Przeklęta - 19 | Opętany

Traciłam grunt pod nogami. Obojętność Jasona powaliła mnie niczym ciężka choroba. Straciłam źródło mojej siły – tej naturalnej, nie tej od Adama. Wiedziałam, kto stał za tym, co stało się z Jasonem, ale najbardziej dobijał mnie fakt, że nic nie mogłam z tym zrobić. Jason zachowywał się jak robot… ale tylko w stosunku do mnie. Nikt inny nie zauważał u Jasona niczego dziwnego, bo zwyczajnie nie był w stanie. Dla innych osób wciąż był sobą. Gdy tylko widział kogoś znajomego, nagle jakby budził się z długiego snu. Dla mnie wciąż był obcym człowiekiem.

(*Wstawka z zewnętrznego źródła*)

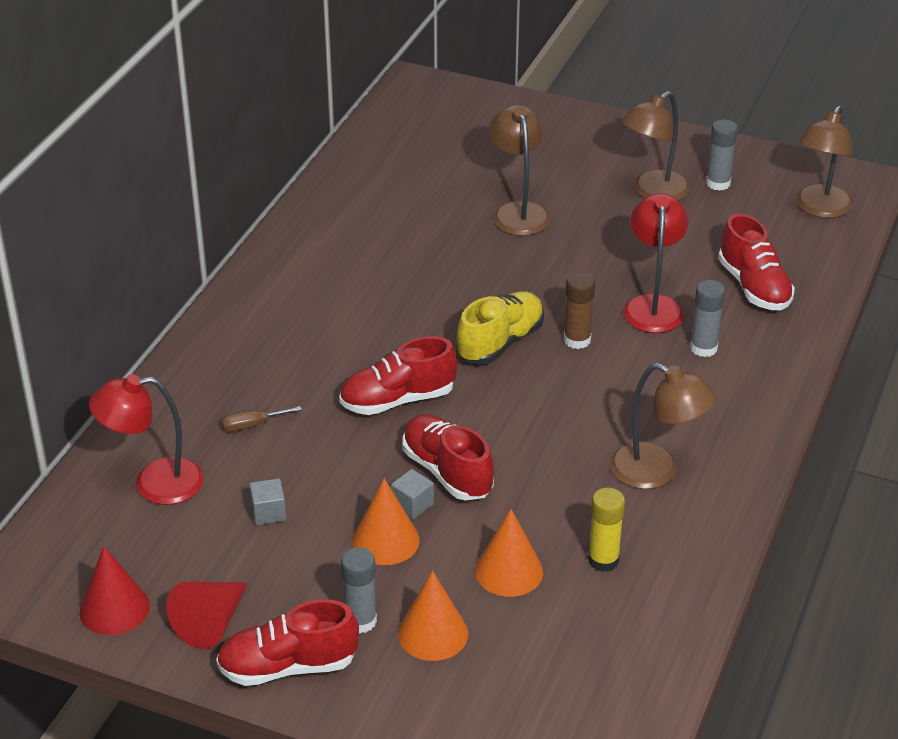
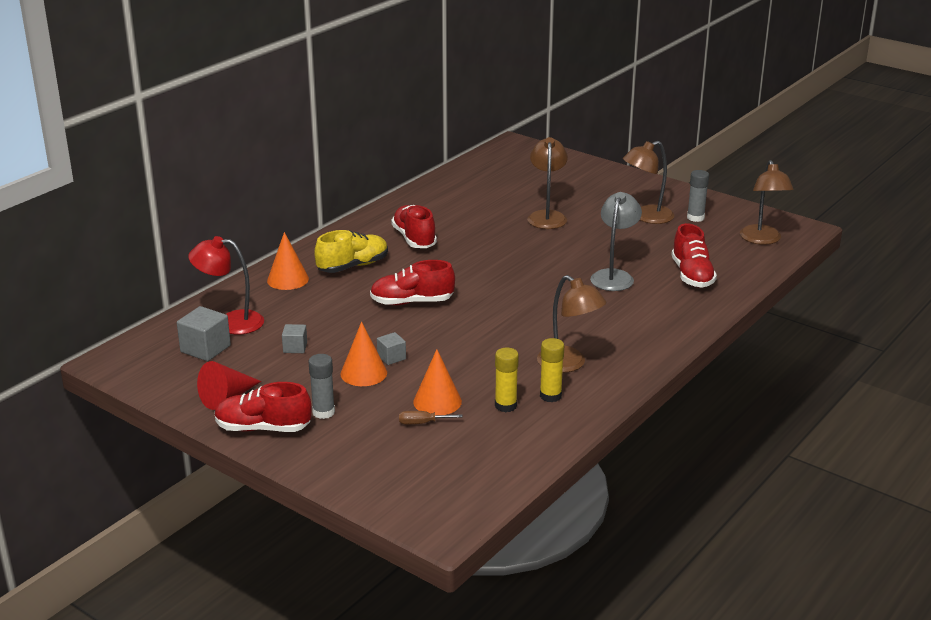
camera: 15 degrees right, 10 degrees down
(114, 608) = (170, 381): red cone -> none
(139, 539) = (205, 349): none -> grey cube
(252, 425) = (309, 302): brown screwdriver -> brown screwdriver (422, 423)
(433, 633) = (368, 426): orange cone -> orange cone (288, 279)
(447, 472) = (424, 344): red shoe -> red shoe (414, 239)
(500, 342) = (497, 282): yellow shoe -> yellow shoe (353, 266)
(577, 340) = (551, 287): brown glue stick -> none
(653, 306) = (614, 276): red lamp -> grey lamp
(655, 531) = (550, 396): none -> yellow glue stick
(703, 348) = (638, 303): grey glue stick -> none
(820, 209) = (762, 240): brown lamp -> brown lamp turned 45 degrees counterclockwise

Choć bolało mnie przebywanie z nim, nie potrafiłam się od niego odciąć. Bałam się, że jeśli zostawię go samemu sobie, on całkiem o mnie zapomni. Chociaż najczęściej nie zwracał na mnie uwagi, starałam się jak tylko mogłam, by był świadomy tego, że wciąż przy nim jestem. Czułam się bardzo dziwnie – tak jakby Jason zapadł na jakąś chorobę, która powodowała problemy z pamięcią. Czułam się jak żona z wieloletnim stażem, mimo wszystko trwająca przy mężu, wciąż w nadziei, że on ją sobie przypomni. Żyłam przy nim, ale jakby obok niego. Nigdy nie przypuszczałam, że będę do tego zmuszona… i że to będzie takie trudne.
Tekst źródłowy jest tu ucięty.